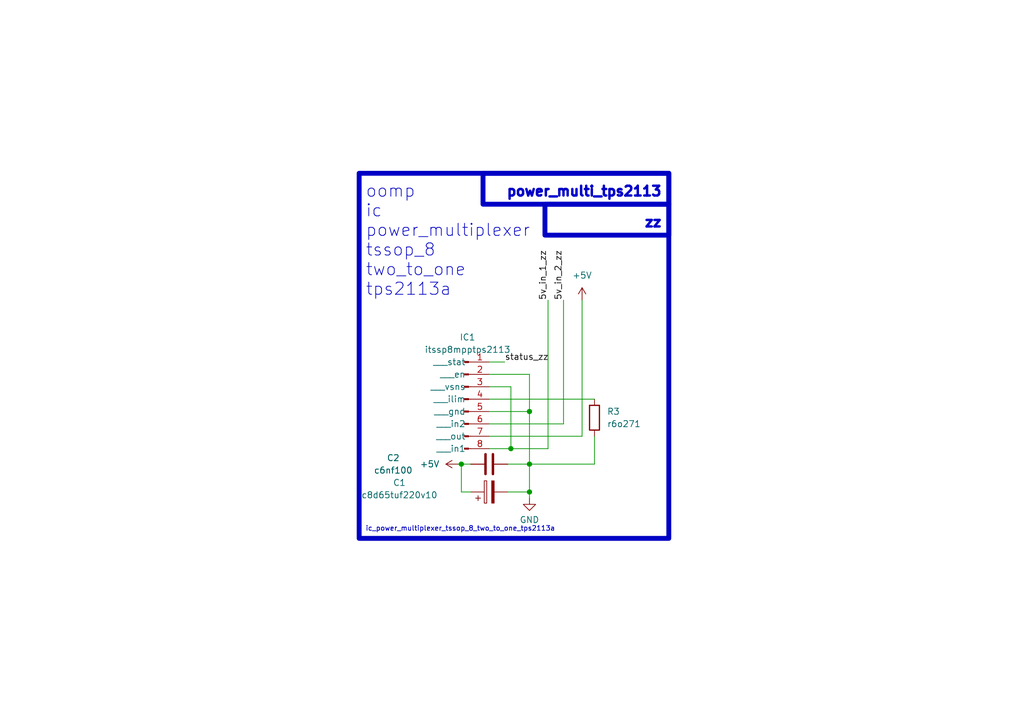
<source format=kicad_sch>
(kicad_sch (version 20230121) (generator eeschema)

  (uuid c9993764-076f-44f6-bf4c-6b69ce17c9e4)

  (paper "A5")

  

  (junction (at 108.585 95.25) (diameter 0) (color 0 0 0 0)
    (uuid 015aad4e-2a1e-43e1-9176-ec40b787030e)
  )
  (junction (at 108.585 84.455) (diameter 0) (color 0 0 0 0)
    (uuid 28ca3fe9-d2be-4e8e-82d7-4e815319d8ed)
  )
  (junction (at 108.585 100.965) (diameter 0) (color 0 0 0 0)
    (uuid 7a978f33-3ee7-4de8-9b5c-c54db6fb8cf2)
  )
  (junction (at 104.775 92.075) (diameter 0) (color 0 0 0 0)
    (uuid a0728038-efcc-41a1-ae79-c5d56d458ab3)
  )
  (junction (at 94.615 95.25) (diameter 0) (color 0 0 0 0)
    (uuid e6c9c423-26fe-4298-8caa-a112720b9472)
  )

  (wire (pts (xy 100.33 74.295) (xy 103.505 74.295))
    (stroke (width 0) (type default))
    (uuid 0866bbc4-3faa-41cb-ab5e-f8bf501d8512)
  )
  (wire (pts (xy 104.775 92.075) (xy 104.775 79.375))
    (stroke (width 0) (type default))
    (uuid 0b4f94d2-62f0-4d7a-9938-a9f9ef65dea9)
  )
  (wire (pts (xy 119.38 61.595) (xy 119.38 89.535))
    (stroke (width 0) (type default))
    (uuid 0b9a9ae6-daef-42fa-9bb9-a789e7a2367d)
  )
  (wire (pts (xy 108.585 76.835) (xy 108.585 84.455))
    (stroke (width 0) (type default))
    (uuid 11e15fd2-b1d1-4ea9-b3f6-0928a5295626)
  )
  (wire (pts (xy 108.585 100.965) (xy 108.585 102.235))
    (stroke (width 0) (type default))
    (uuid 1671d436-307c-4d16-ba1b-af95ea5f0265)
  )
  (wire (pts (xy 121.92 89.535) (xy 121.92 95.25))
    (stroke (width 0) (type default))
    (uuid 1abef317-6628-4d8c-a824-9ed236cf24ab)
  )
  (wire (pts (xy 94.615 100.965) (xy 94.615 95.25))
    (stroke (width 0) (type default))
    (uuid 2050a6c8-40ff-490f-a7e4-4a5d00dfbe93)
  )
  (wire (pts (xy 96.52 100.965) (xy 94.615 100.965))
    (stroke (width 0) (type default))
    (uuid 2b13766f-c40a-4686-b2ff-6652c69792c6)
  )
  (wire (pts (xy 100.33 89.535) (xy 119.38 89.535))
    (stroke (width 0) (type default))
    (uuid 2ea12531-69de-4ce8-87fd-b2a2adf35ad1)
  )
  (wire (pts (xy 100.33 81.915) (xy 121.92 81.915))
    (stroke (width 0) (type default))
    (uuid 425416e0-fdb6-44c2-a703-2e13bc553b8d)
  )
  (wire (pts (xy 108.585 84.455) (xy 100.33 84.455))
    (stroke (width 0) (type default))
    (uuid 4f4665cb-7f1b-4109-8ad1-5d01f71e930b)
  )
  (wire (pts (xy 104.14 100.965) (xy 108.585 100.965))
    (stroke (width 0) (type default))
    (uuid 6169a7b5-8eaf-48c7-9f76-aec2bc013276)
  )
  (wire (pts (xy 115.57 86.995) (xy 100.33 86.995))
    (stroke (width 0) (type default))
    (uuid 6acfd5c9-0c40-4804-b386-c47567de2a99)
  )
  (wire (pts (xy 104.14 95.25) (xy 108.585 95.25))
    (stroke (width 0) (type default))
    (uuid 992b25da-642c-41e9-9fc0-63ea363969aa)
  )
  (wire (pts (xy 100.33 76.835) (xy 108.585 76.835))
    (stroke (width 0) (type default))
    (uuid ac5bb23f-5018-4519-a7bd-e7bdb2fb9dcd)
  )
  (wire (pts (xy 93.98 95.25) (xy 94.615 95.25))
    (stroke (width 0) (type default))
    (uuid bc8e55d0-fd4c-4782-993a-430a7826cb07)
  )
  (wire (pts (xy 112.395 61.595) (xy 112.395 92.075))
    (stroke (width 0) (type default))
    (uuid c7e455d4-7f40-48d7-b87e-97b98a351883)
  )
  (wire (pts (xy 108.585 84.455) (xy 108.585 95.25))
    (stroke (width 0) (type default))
    (uuid c8422b4d-8d28-40d7-917d-066fea430824)
  )
  (wire (pts (xy 94.615 95.25) (xy 96.52 95.25))
    (stroke (width 0) (type default))
    (uuid c8ac28ff-8ff8-4f3b-b26f-59fe5cf66a71)
  )
  (wire (pts (xy 121.92 95.25) (xy 108.585 95.25))
    (stroke (width 0) (type default))
    (uuid cc1e78b2-6c18-4285-b60b-5aaf44208c06)
  )
  (wire (pts (xy 100.33 92.075) (xy 104.775 92.075))
    (stroke (width 0) (type default))
    (uuid d7a02a61-63ec-4ace-9f65-2689807b8477)
  )
  (wire (pts (xy 108.585 95.25) (xy 108.585 100.965))
    (stroke (width 0) (type default))
    (uuid dfa6d153-1eed-45b7-8533-80796e6c3944)
  )
  (wire (pts (xy 104.775 79.375) (xy 100.33 79.375))
    (stroke (width 0) (type default))
    (uuid eae66b3e-dfd4-4467-99dd-ed356a6ee13b)
  )
  (wire (pts (xy 104.775 92.075) (xy 112.395 92.075))
    (stroke (width 0) (type default))
    (uuid ecc5188c-b398-4a9b-b5c0-42ba30d4bb90)
  )
  (wire (pts (xy 115.57 61.595) (xy 115.57 86.995))
    (stroke (width 0) (type default))
    (uuid edec837c-fe3f-4a4c-80a2-5248e22680cc)
  )

  (rectangle (start 111.76 41.91) (end 137.16 48.26)
    (stroke (width 1) (type default))
    (fill (type none))
    (uuid 65177c86-4d6e-48c0-bcbd-04078fcab6c4)
  )
  (rectangle (start 99.06 35.56) (end 137.16 41.91)
    (stroke (width 1) (type default))
    (fill (type none))
    (uuid 8e1485ef-e03b-492b-8c88-bb29041938b1)
  )
  (rectangle (start 73.66 35.56) (end 137.16 110.49)
    (stroke (width 1) (type default))
    (fill (type none))
    (uuid ec5da63e-05f8-4411-818a-ff03562bca2a)
  )

  (text "oomp\nic\npower_multiplexer\ntssop_8\ntwo_to_one\ntps2113a"
    (at 74.93 60.96 0)
    (effects (font (size 2.5 2.5)) (justify left bottom))
    (uuid 4590a3f6-6546-41e2-892e-5514b3bddfec)
  )
  (text "ic_power_multiplexer_tssop_8_two_to_one_tps2113a" (at 74.93 109.22 0)
    (effects (font (size 1 1)) (justify left bottom))
    (uuid 7f6e6da1-084b-4bec-a523-04edf03fc99b)
  )
  (text "power_multi_tps2113" (at 135.89 40.64 0)
    (effects (font (size 2 2) (thickness 0.8) bold) (justify right bottom))
    (uuid ab6b8d0d-6056-476b-826a-0ba474013d8f)
  )
  (text "zz" (at 135.89 46.99 0)
    (effects (font (size 2 2) (thickness 0.8) bold) (justify right bottom))
    (uuid add324ba-d63e-4b65-b9c0-4abfec8bdf37)
  )

  (label "5v_in_2_zz" (at 115.57 61.595 90) (fields_autoplaced)
    (effects (font (size 1.27 1.27)) (justify left bottom))
    (uuid 88db3143-4021-456d-816a-189025a4363e)
  )
  (label "status_zz" (at 103.505 74.295 0) (fields_autoplaced)
    (effects (font (size 1.27 1.27)) (justify left bottom))
    (uuid a9c13b9c-187d-47db-b224-950aa65ef335)
  )
  (label "5v_in_1_zz" (at 112.395 61.595 90) (fields_autoplaced)
    (effects (font (size 1.27 1.27)) (justify left bottom))
    (uuid ef95afae-adf9-4842-b1fc-8eccbb62a17a)
  )

  (symbol (lib_id "oomlout_oomp_part_symbols:c6nf100_electronic_capacitor_0603_100_nano_farad") (at 100.33 95.25 90) (unit 1)
    (in_bom yes) (on_board yes) (dnp no)
    (uuid 215c6ea3-ea5e-485c-9274-c54acf317573)
    (property "Reference" "C2" (at 80.645 93.98 90)
      (effects (font (size 1.27 1.27)))
    )
    (property "Value" "c6nf100" (at 80.645 96.52 90)
      (effects (font (size 1.27 1.27)))
    )
    (property "Footprint" "oomlout_oomp_part_footprints:c6nf100_electronic_capacitor_0603_100_nano_farad" (at 104.14 94.2848 0)
      (effects (font (size 1.27 1.27)) hide)
    )
    (property "Datasheet" "https://github.com/oomlout/oomlout_oomp_v3/parts/electronic_capacitor_0603_100_nano_farad/datasheet.pdf" (at 100.33 95.25 0)
      (effects (font (size 1.27 1.27)) hide)
    )
    (pin "1" (uuid 36f62ade-d81a-442f-bfcb-096aa5c80040))
    (pin "2" (uuid 8580b210-d4b6-4d4a-9e81-8d0cb1be3730))
    (instances
      (project "working"
        (path "/c9993764-076f-44f6-bf4c-6b69ce17c9e4"
          (reference "C2") (unit 1)
        )
      )
    )
  )

  (symbol (lib_id "oomlout_oomp_part_symbols:c8d65tuf220v10_electronic_capacitor_8_mm_diameter_6_5_mm_tall_electrolytic_220_micro_farad_10_volt") (at 100.33 100.965 90) (unit 1)
    (in_bom yes) (on_board yes) (dnp no)
    (uuid 361c0356-b219-49ad-95bd-ee213c59c56e)
    (property "Reference" "C1" (at 81.915 99.06 90)
      (effects (font (size 1.27 1.27)))
    )
    (property "Value" "c8d65tuf220v10" (at 81.915 101.6 90)
      (effects (font (size 1.27 1.27)))
    )
    (property "Footprint" "oomlout_oomp_part_footprints:c8d65tuf220v10_electronic_capacitor_8_mm_diameter_6_5_mm_tall_electrolytic_220_micro_farad_10_volt" (at 104.14 99.9998 0)
      (effects (font (size 1.27 1.27)) hide)
    )
    (property "Datasheet" "https://github.com/oomlout/oomlout_oomp_v3/parts/electronic_capacitor_8_mm_diameter_6_5_mm_tall_electrolytic_220_micro_farad_10_volt/datasheet.pdf" (at 100.33 100.965 0)
      (effects (font (size 1.27 1.27)) hide)
    )
    (pin "1" (uuid 4f13c6d7-7cd5-460b-afc8-37d328a0e096))
    (pin "2" (uuid 0b8fc977-2e09-4a55-8a85-1f1716caba0c))
    (instances
      (project "working"
        (path "/c9993764-076f-44f6-bf4c-6b69ce17c9e4"
          (reference "C1") (unit 1)
        )
      )
    )
  )

  (symbol (lib_id "power:GND") (at 108.585 102.235 0) (unit 1)
    (in_bom yes) (on_board yes) (dnp no) (fields_autoplaced)
    (uuid 7c8be620-abc8-483b-8e44-290483902221)
    (property "Reference" "#PWR05" (at 108.585 108.585 0)
      (effects (font (size 1.27 1.27)) hide)
    )
    (property "Value" "GND" (at 108.585 106.68 0)
      (effects (font (size 1.27 1.27)))
    )
    (property "Footprint" "" (at 108.585 102.235 0)
      (effects (font (size 1.27 1.27)) hide)
    )
    (property "Datasheet" "" (at 108.585 102.235 0)
      (effects (font (size 1.27 1.27)) hide)
    )
    (pin "1" (uuid c35c2fc8-0b73-4206-98d9-a5975c8a25df))
    (instances
      (project "working"
        (path "/c9993764-076f-44f6-bf4c-6b69ce17c9e4"
          (reference "#PWR05") (unit 1)
        )
      )
    )
  )

  (symbol (lib_id "power:+5V") (at 93.98 95.25 90) (unit 1)
    (in_bom yes) (on_board yes) (dnp no) (fields_autoplaced)
    (uuid 8197e8a7-fdf7-42e5-bc45-c4a1d82568f7)
    (property "Reference" "#PWR01" (at 97.79 95.25 0)
      (effects (font (size 1.27 1.27)) hide)
    )
    (property "Value" "+5V" (at 90.17 95.25 90)
      (effects (font (size 1.27 1.27)) (justify left))
    )
    (property "Footprint" "" (at 93.98 95.25 0)
      (effects (font (size 1.27 1.27)) hide)
    )
    (property "Datasheet" "" (at 93.98 95.25 0)
      (effects (font (size 1.27 1.27)) hide)
    )
    (pin "1" (uuid e2eb4100-cab7-4f93-b091-0fb20ab7031c))
    (instances
      (project "working"
        (path "/12ef09fc-ac25-49d7-9ff1-a1bc8f30d19c"
          (reference "#PWR01") (unit 1)
        )
      )
      (project "working"
        (path "/5407c114-4107-4d84-8382-1717fb9d687c"
          (reference "#PWR01") (unit 1)
        )
      )
      (project "working"
        (path "/c9993764-076f-44f6-bf4c-6b69ce17c9e4"
          (reference "#PWR06") (unit 1)
        )
      )
    )
  )

  (symbol (lib_id "oomlout_oomp_part_symbols:r6o271_electronic_resistor_0603_270_ohm") (at 121.92 85.725 0) (unit 1)
    (in_bom yes) (on_board yes) (dnp no) (fields_autoplaced)
    (uuid 91591af6-0268-471c-bb60-c8b4ed5309a7)
    (property "Reference" "R3" (at 124.46 84.455 0)
      (effects (font (size 1.27 1.27)) (justify left))
    )
    (property "Value" "r6o271" (at 124.46 86.995 0)
      (effects (font (size 1.27 1.27)) (justify left))
    )
    (property "Footprint" "oomlout_oomp_part_footprints:r6o271_electronic_resistor_0603_270_ohm" (at 120.142 85.725 90)
      (effects (font (size 1.27 1.27)) hide)
    )
    (property "Datasheet" "https://github.com/oomlout/oomlout_oomp_v3/parts/electronic_resistor_0603_270_ohm/datasheet.pdf" (at 121.92 85.725 0)
      (effects (font (size 1.27 1.27)) hide)
    )
    (pin "1" (uuid f4076804-be98-4cf1-a944-15113206d9ae))
    (pin "2" (uuid 78ccbd7e-0e4b-4300-b952-625649bbfae7))
    (instances
      (project "working"
        (path "/c9993764-076f-44f6-bf4c-6b69ce17c9e4"
          (reference "R3") (unit 1)
        )
      )
    )
  )

  (symbol (lib_id "oomlout_oomp_part_symbols:itssp8mpptps2113_electronic_ic_tssop_8_multiplexer_power_multiplexer_texas_instruments_tps2113apw") (at 95.25 81.915 0) (unit 1)
    (in_bom yes) (on_board yes) (dnp no) (fields_autoplaced)
    (uuid 9205370a-e551-440f-9524-bf38743fa543)
    (property "Reference" "IC1" (at 95.885 69.215 0)
      (effects (font (size 1.27 1.27)))
    )
    (property "Value" "itssp8mpptps2113" (at 95.885 71.755 0)
      (effects (font (size 1.27 1.27)))
    )
    (property "Footprint" "oomlout_oomp_part_footprints:itssp8mpptps2113_electronic_ic_tssop_8_multiplexer_power_multiplexer_texas_instruments_tps2113apw" (at 95.25 81.915 0)
      (effects (font (size 1.27 1.27)) hide)
    )
    (property "Datasheet" "https://github.com/oomlout/oomlout_oomp_v3/parts/electronic_ic_tssop_8_multiplexer_power_multiplexer_texas_instruments_tps2113apw/datasheet.pdf" (at 95.25 81.915 0)
      (effects (font (size 1.27 1.27)) hide)
    )
    (pin "1" (uuid 6aca2f50-f602-403c-8fe5-9a43be5324ca))
    (pin "2" (uuid df961321-fceb-4d2c-ace2-3116c9885ef7))
    (pin "3" (uuid b3e30514-1b4b-4d98-8ec1-fbb03389c09c))
    (pin "4" (uuid 2855b2f1-2385-45f7-992a-1ba7b572825e))
    (pin "5" (uuid 0925dd38-df58-4a19-86bd-fa3324248b3a))
    (pin "6" (uuid ddb9f2d1-70cf-4a0c-afb5-62c794fdb167))
    (pin "7" (uuid 4b363472-aabb-405b-93a9-8d1266fa14b0))
    (pin "8" (uuid d8a41944-e455-4401-be9a-8ec9aea8eea0))
    (instances
      (project "working"
        (path "/c9993764-076f-44f6-bf4c-6b69ce17c9e4"
          (reference "IC1") (unit 1)
        )
      )
    )
  )

  (symbol (lib_id "power:+5V") (at 119.38 61.595 0) (unit 1)
    (in_bom yes) (on_board yes) (dnp no) (fields_autoplaced)
    (uuid a438293f-c5fb-40f0-a7b6-6ee1c8a6047d)
    (property "Reference" "#PWR04" (at 119.38 65.405 0)
      (effects (font (size 1.27 1.27)) hide)
    )
    (property "Value" "+5V" (at 119.38 56.515 0)
      (effects (font (size 1.27 1.27)))
    )
    (property "Footprint" "" (at 119.38 61.595 0)
      (effects (font (size 1.27 1.27)) hide)
    )
    (property "Datasheet" "" (at 119.38 61.595 0)
      (effects (font (size 1.27 1.27)) hide)
    )
    (pin "1" (uuid f95ed7d0-d80e-4de7-b50c-d482d2e2bf60))
    (instances
      (project "working"
        (path "/c9993764-076f-44f6-bf4c-6b69ce17c9e4"
          (reference "#PWR04") (unit 1)
        )
      )
    )
  )

  (sheet_instances
    (path "/" (page "1"))
  )
)

</source>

*REQUEST:*
List every line above that contains the word "text".

*WRITTEN SOLUTION:*
  (text "oomp\nic\npower_multiplexer\ntssop_8\ntwo_to_one\ntps2113a"
  (text "ic_power_multiplexer_tssop_8_two_to_one_tps2113a" (at 74.93 109.22 0)
  (text "power_multi_tps2113" (at 135.89 40.64 0)
  (text "zz" (at 135.89 46.99 0)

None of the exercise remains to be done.